## Work item
Leave the pictures out. Transcribe exactly every line from the start of the records through the one containing "X116810000Y-121520000D03*".

## Recorded information
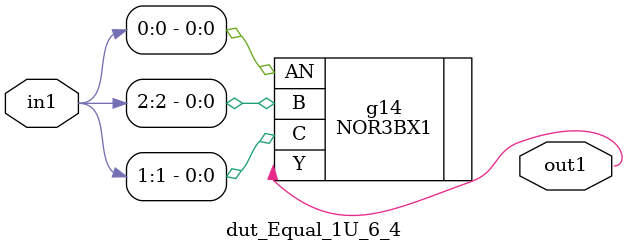
<source format=v>
`timescale 1ps / 1ps


module dut_Equal_1U_6_4(in1, out1);
  input [2:0] in1;
  output out1;
  wire [2:0] in1;
  wire out1;
  NOR3BX1 g14(.AN (in1[0]), .B (in1[2]), .C (in1[1]), .Y (out1));
endmodule



</source>
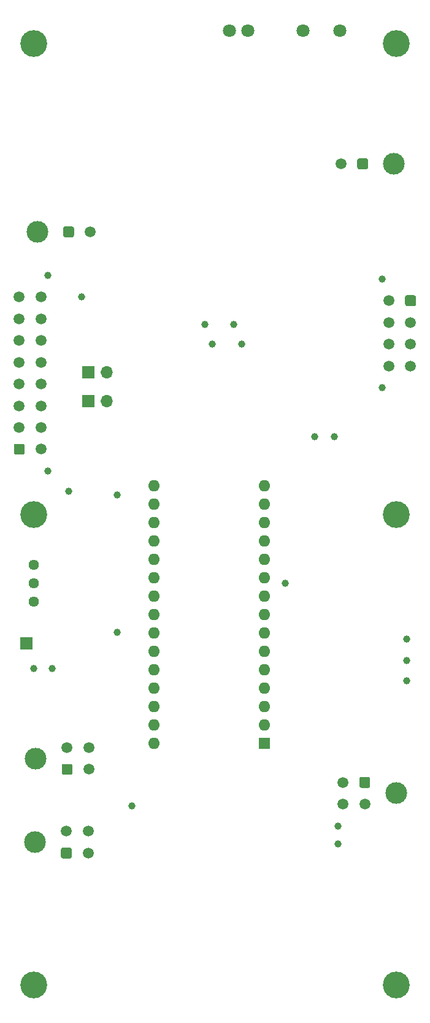
<source format=gbs>
G04 #@! TF.GenerationSoftware,KiCad,Pcbnew,(5.1.10)-1*
G04 #@! TF.CreationDate,2022-01-30T14:23:45-06:00*
G04 #@! TF.ProjectId,22-ELC-1-01-R1,32322d45-4c43-42d3-912d-30312d52312e,rev?*
G04 #@! TF.SameCoordinates,Original*
G04 #@! TF.FileFunction,Soldermask,Bot*
G04 #@! TF.FilePolarity,Negative*
%FSLAX46Y46*%
G04 Gerber Fmt 4.6, Leading zero omitted, Abs format (unit mm)*
G04 Created by KiCad (PCBNEW (5.1.10)-1) date 2022-01-30 14:23:45*
%MOMM*%
%LPD*%
G01*
G04 APERTURE LIST*
%ADD10C,3.000000*%
%ADD11C,1.500000*%
%ADD12C,1.000000*%
%ADD13O,1.600000X1.600000*%
%ADD14R,1.600000X1.600000*%
%ADD15C,3.700000*%
%ADD16R,1.700000X1.700000*%
%ADD17O,1.700000X1.700000*%
%ADD18C,1.440000*%
%ADD19C,1.800000*%
G04 APERTURE END LIST*
D10*
X135000000Y-133500000D03*
G36*
G01*
X130180000Y-131250000D02*
X131180000Y-131250000D01*
G75*
G02*
X131430000Y-131500000I0J-250000D01*
G01*
X131430000Y-132500000D01*
G75*
G02*
X131180000Y-132750000I-250000J0D01*
G01*
X130180000Y-132750000D01*
G75*
G02*
X129930000Y-132500000I0J250000D01*
G01*
X129930000Y-131500000D01*
G75*
G02*
X130180000Y-131250000I250000J0D01*
G01*
G37*
D11*
X130680000Y-135000000D03*
X127680000Y-132000000D03*
X127680000Y-135000000D03*
D12*
X87500000Y-116250000D03*
D13*
X101570000Y-91040000D03*
X116810000Y-91040000D03*
X101570000Y-126600000D03*
X116810000Y-93580000D03*
X101570000Y-124060000D03*
X116810000Y-96120000D03*
X101570000Y-121520000D03*
X116810000Y-98660000D03*
X101570000Y-118980000D03*
X116810000Y-101200000D03*
X101570000Y-116440000D03*
X116810000Y-103740000D03*
X101570000Y-113900000D03*
X116810000Y-106280000D03*
X101570000Y-111360000D03*
X116810000Y-108820000D03*
X101570000Y-108820000D03*
X116810000Y-111360000D03*
X101570000Y-106280000D03*
X116810000Y-113900000D03*
X101570000Y-103740000D03*
X116810000Y-116440000D03*
X101570000Y-101200000D03*
X116810000Y-118980000D03*
X101570000Y-98660000D03*
X116810000Y-121520000D03*
X101570000Y-96120000D03*
X116810000Y-124060000D03*
X101570000Y-93580000D03*
D14*
X116810000Y-126600000D03*
D11*
X127400000Y-46600000D03*
G36*
G01*
X129900000Y-45850000D02*
X130900000Y-45850000D01*
G75*
G02*
X131150000Y-46100000I0J-250000D01*
G01*
X131150000Y-47100000D01*
G75*
G02*
X130900000Y-47350000I-250000J0D01*
G01*
X129900000Y-47350000D01*
G75*
G02*
X129650000Y-47100000I0J250000D01*
G01*
X129650000Y-46100000D01*
G75*
G02*
X129900000Y-45850000I250000J0D01*
G01*
G37*
D10*
X134720000Y-46600000D03*
D15*
X85000000Y-30000000D03*
X135000000Y-30000000D03*
X85000000Y-95000000D03*
X135000000Y-95000000D03*
X85000000Y-160000000D03*
X135000000Y-160000000D03*
D12*
X86940000Y-89000000D03*
X86940000Y-62000000D03*
G36*
G01*
X83500000Y-86750000D02*
X82500000Y-86750000D01*
G75*
G02*
X82250000Y-86500000I0J250000D01*
G01*
X82250000Y-85500000D01*
G75*
G02*
X82500000Y-85250000I250000J0D01*
G01*
X83500000Y-85250000D01*
G75*
G02*
X83750000Y-85500000I0J-250000D01*
G01*
X83750000Y-86500000D01*
G75*
G02*
X83500000Y-86750000I-250000J0D01*
G01*
G37*
D11*
X83000000Y-83000000D03*
X83000000Y-80000000D03*
X83000000Y-77000000D03*
X83000000Y-74000000D03*
X83000000Y-71000000D03*
X83000000Y-68000000D03*
X83000000Y-65000000D03*
X86000000Y-86000000D03*
X86000000Y-83000000D03*
X86000000Y-80000000D03*
X86000000Y-77000000D03*
X86000000Y-74000000D03*
X86000000Y-71000000D03*
X86000000Y-68000000D03*
X86000000Y-65000000D03*
D12*
X133060000Y-62500000D03*
X133060000Y-77500000D03*
G36*
G01*
X136500000Y-64750000D02*
X137500000Y-64750000D01*
G75*
G02*
X137750000Y-65000000I0J-250000D01*
G01*
X137750000Y-66000000D01*
G75*
G02*
X137500000Y-66250000I-250000J0D01*
G01*
X136500000Y-66250000D01*
G75*
G02*
X136250000Y-66000000I0J250000D01*
G01*
X136250000Y-65000000D01*
G75*
G02*
X136500000Y-64750000I250000J0D01*
G01*
G37*
D11*
X137000000Y-68500000D03*
X137000000Y-71500000D03*
X137000000Y-74500000D03*
X134000000Y-65500000D03*
X134000000Y-68500000D03*
X134000000Y-71500000D03*
X134000000Y-74500000D03*
D10*
X85280000Y-128700000D03*
G36*
G01*
X90100000Y-130950000D02*
X89100000Y-130950000D01*
G75*
G02*
X88850000Y-130700000I0J250000D01*
G01*
X88850000Y-129700000D01*
G75*
G02*
X89100000Y-129450000I250000J0D01*
G01*
X90100000Y-129450000D01*
G75*
G02*
X90350000Y-129700000I0J-250000D01*
G01*
X90350000Y-130700000D01*
G75*
G02*
X90100000Y-130950000I-250000J0D01*
G01*
G37*
D11*
X89600000Y-127200000D03*
X92600000Y-130200000D03*
X92600000Y-127200000D03*
D16*
X84000000Y-112800000D03*
D10*
X85480000Y-56000000D03*
G36*
G01*
X90300000Y-56750000D02*
X89300000Y-56750000D01*
G75*
G02*
X89050000Y-56500000I0J250000D01*
G01*
X89050000Y-55500000D01*
G75*
G02*
X89300000Y-55250000I250000J0D01*
G01*
X90300000Y-55250000D01*
G75*
G02*
X90550000Y-55500000I0J-250000D01*
G01*
X90550000Y-56500000D01*
G75*
G02*
X90300000Y-56750000I-250000J0D01*
G01*
G37*
D11*
X92800000Y-56000000D03*
X92500000Y-138750000D03*
X92500000Y-141750000D03*
X89500000Y-138750000D03*
G36*
G01*
X90000000Y-142500000D02*
X89000000Y-142500000D01*
G75*
G02*
X88750000Y-142250000I0J250000D01*
G01*
X88750000Y-141250000D01*
G75*
G02*
X89000000Y-141000000I250000J0D01*
G01*
X90000000Y-141000000D01*
G75*
G02*
X90250000Y-141250000I0J-250000D01*
G01*
X90250000Y-142250000D01*
G75*
G02*
X90000000Y-142500000I-250000J0D01*
G01*
G37*
D10*
X85180000Y-140250000D03*
D16*
X92500000Y-79400000D03*
D17*
X95040000Y-79400000D03*
X95040000Y-75400000D03*
D16*
X92500000Y-75400000D03*
D18*
X85000000Y-102000000D03*
X85000000Y-104540000D03*
X85000000Y-107080000D03*
D12*
X126500000Y-84250000D03*
X123750000Y-84250000D03*
X119700000Y-104500000D03*
X136500000Y-118000000D03*
X136500000Y-115200000D03*
X96500000Y-111250000D03*
X85000000Y-116250000D03*
X109600000Y-71500000D03*
X113700000Y-71500000D03*
X108600000Y-68800000D03*
X112600000Y-68800000D03*
X89800000Y-91800000D03*
X96500000Y-92300000D03*
X91600000Y-65000000D03*
X127000000Y-138000000D03*
X127000000Y-140500000D03*
X98500000Y-135250000D03*
X136500000Y-112250000D03*
D19*
X112000000Y-28200000D03*
X114540000Y-28200000D03*
X122160000Y-28200000D03*
X127240000Y-28200000D03*
M02*

</source>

## Answer to this exercise
<source format=v>
`timescale 1ps / 1ps


module dut_Equal_1U_6_4(in1, out1);
  input [2:0] in1;
  output out1;
  wire [2:0] in1;
  wire out1;
  NOR3BX1 g14(.AN (in1[0]), .B (in1[2]), .C (in1[1]), .Y (out1));
endmodule



</source>
<source format=gbs>
G04 #@! TF.GenerationSoftware,KiCad,Pcbnew,(5.1.10)-1*
G04 #@! TF.CreationDate,2022-01-30T14:23:45-06:00*
G04 #@! TF.ProjectId,22-ELC-1-01-R1,32322d45-4c43-42d3-912d-30312d52312e,rev?*
G04 #@! TF.SameCoordinates,Original*
G04 #@! TF.FileFunction,Soldermask,Bot*
G04 #@! TF.FilePolarity,Negative*
%FSLAX46Y46*%
G04 Gerber Fmt 4.6, Leading zero omitted, Abs format (unit mm)*
G04 Created by KiCad (PCBNEW (5.1.10)-1) date 2022-01-30 14:23:45*
%MOMM*%
%LPD*%
G01*
G04 APERTURE LIST*
%ADD10C,3.000000*%
%ADD11C,1.500000*%
%ADD12C,1.000000*%
%ADD13O,1.600000X1.600000*%
%ADD14R,1.600000X1.600000*%
%ADD15C,3.700000*%
%ADD16R,1.700000X1.700000*%
%ADD17O,1.700000X1.700000*%
%ADD18C,1.440000*%
%ADD19C,1.800000*%
G04 APERTURE END LIST*
D10*
X135000000Y-133500000D03*
G36*
G01*
X130180000Y-131250000D02*
X131180000Y-131250000D01*
G75*
G02*
X131430000Y-131500000I0J-250000D01*
G01*
X131430000Y-132500000D01*
G75*
G02*
X131180000Y-132750000I-250000J0D01*
G01*
X130180000Y-132750000D01*
G75*
G02*
X129930000Y-132500000I0J250000D01*
G01*
X129930000Y-131500000D01*
G75*
G02*
X130180000Y-131250000I250000J0D01*
G01*
G37*
D11*
X130680000Y-135000000D03*
X127680000Y-132000000D03*
X127680000Y-135000000D03*
D12*
X87500000Y-116250000D03*
D13*
X101570000Y-91040000D03*
X116810000Y-91040000D03*
X101570000Y-126600000D03*
X116810000Y-93580000D03*
X101570000Y-124060000D03*
X116810000Y-96120000D03*
X101570000Y-121520000D03*
X116810000Y-98660000D03*
X101570000Y-118980000D03*
X116810000Y-101200000D03*
X101570000Y-116440000D03*
X116810000Y-103740000D03*
X101570000Y-113900000D03*
X116810000Y-106280000D03*
X101570000Y-111360000D03*
X116810000Y-108820000D03*
X101570000Y-108820000D03*
X116810000Y-111360000D03*
X101570000Y-106280000D03*
X116810000Y-113900000D03*
X101570000Y-103740000D03*
X116810000Y-116440000D03*
X101570000Y-101200000D03*
X116810000Y-118980000D03*
X101570000Y-98660000D03*
X116810000Y-121520000D03*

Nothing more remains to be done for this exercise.